##### Extracted entries

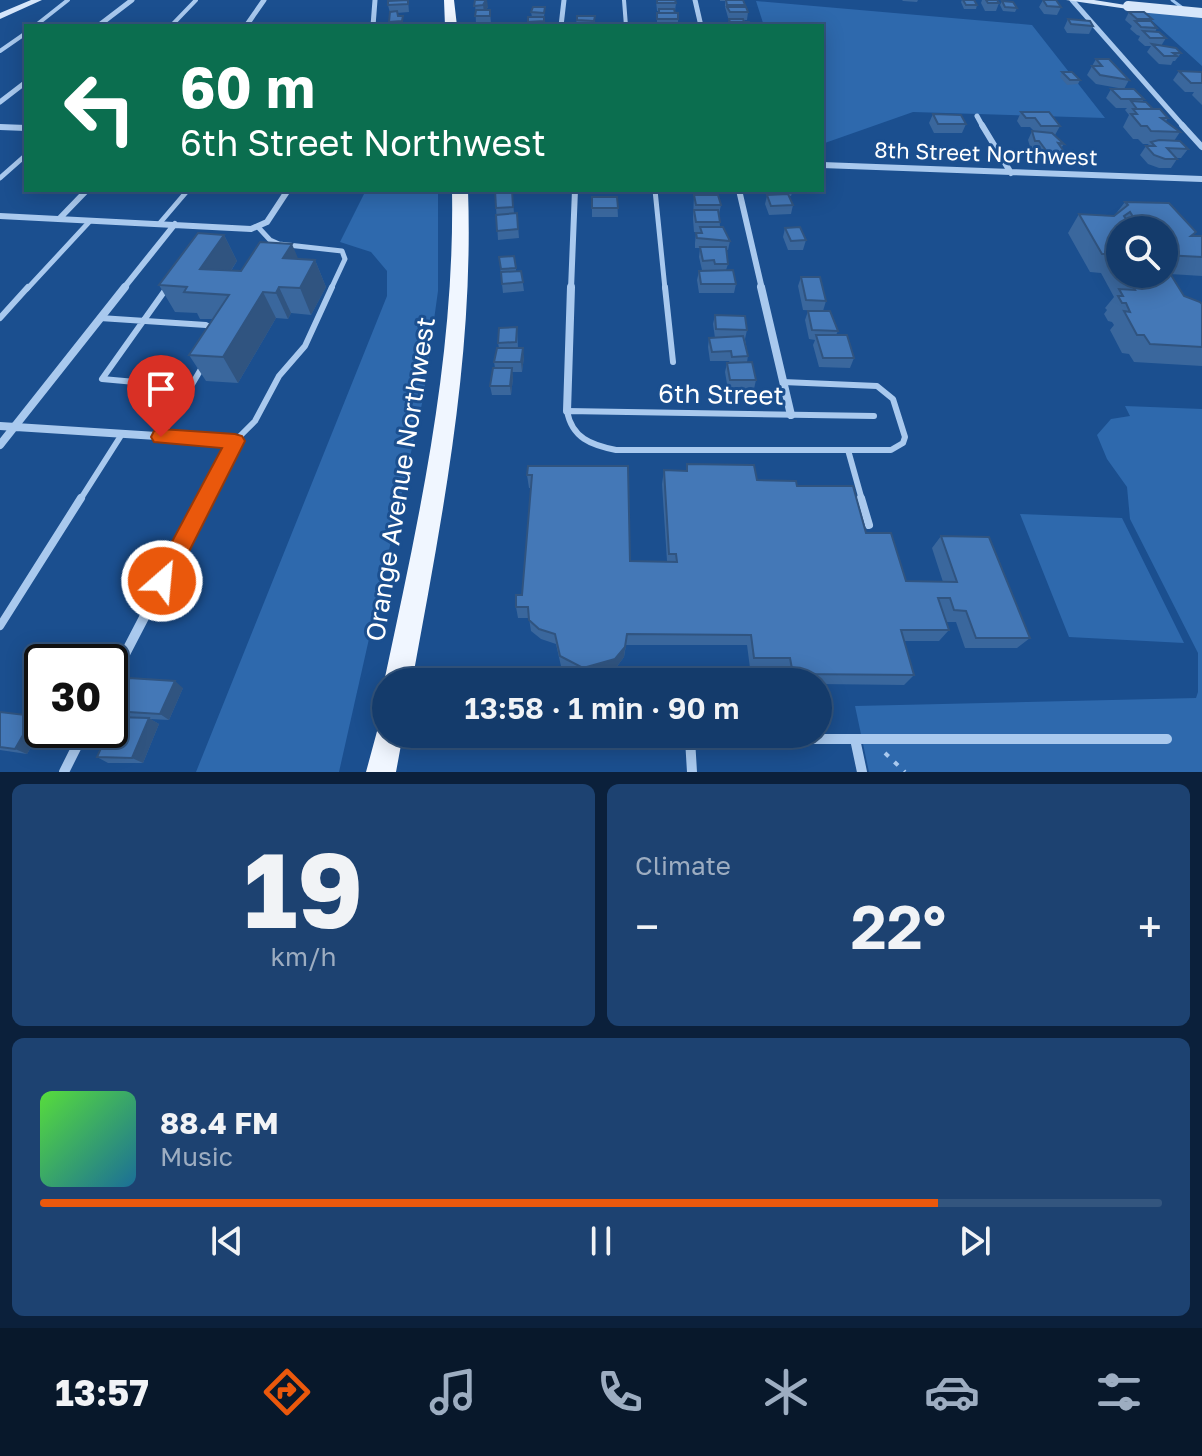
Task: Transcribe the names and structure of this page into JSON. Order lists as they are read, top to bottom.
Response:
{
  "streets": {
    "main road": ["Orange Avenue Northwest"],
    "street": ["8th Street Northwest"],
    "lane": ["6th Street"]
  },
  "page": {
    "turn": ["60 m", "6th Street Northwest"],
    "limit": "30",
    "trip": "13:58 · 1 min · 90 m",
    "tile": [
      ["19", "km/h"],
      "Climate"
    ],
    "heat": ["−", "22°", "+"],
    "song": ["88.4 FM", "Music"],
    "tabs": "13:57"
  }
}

##########

**Work instruction**. Without changing a word, retype every entry above, but drop its pictures.

**Completed task**.
Task: Transcribe the names and structure of this page into JSON. Order lists as they are read, top to bottom.
Response:
{
  "streets": {
    "main road": ["Orange Avenue Northwest"],
    "street": ["8th Street Northwest"],
    "lane": ["6th Street"]
  },
  "page": {
    "turn": ["60 m", "6th Street Northwest"],
    "limit": "30",
    "trip": "13:58 · 1 min · 90 m",
    "tile": [
      ["19", "km/h"],
      "Climate"
    ],
    "heat": ["−", "22°", "+"],
    "song": ["88.4 FM", "Music"],
    "tabs": "13:57"
  }
}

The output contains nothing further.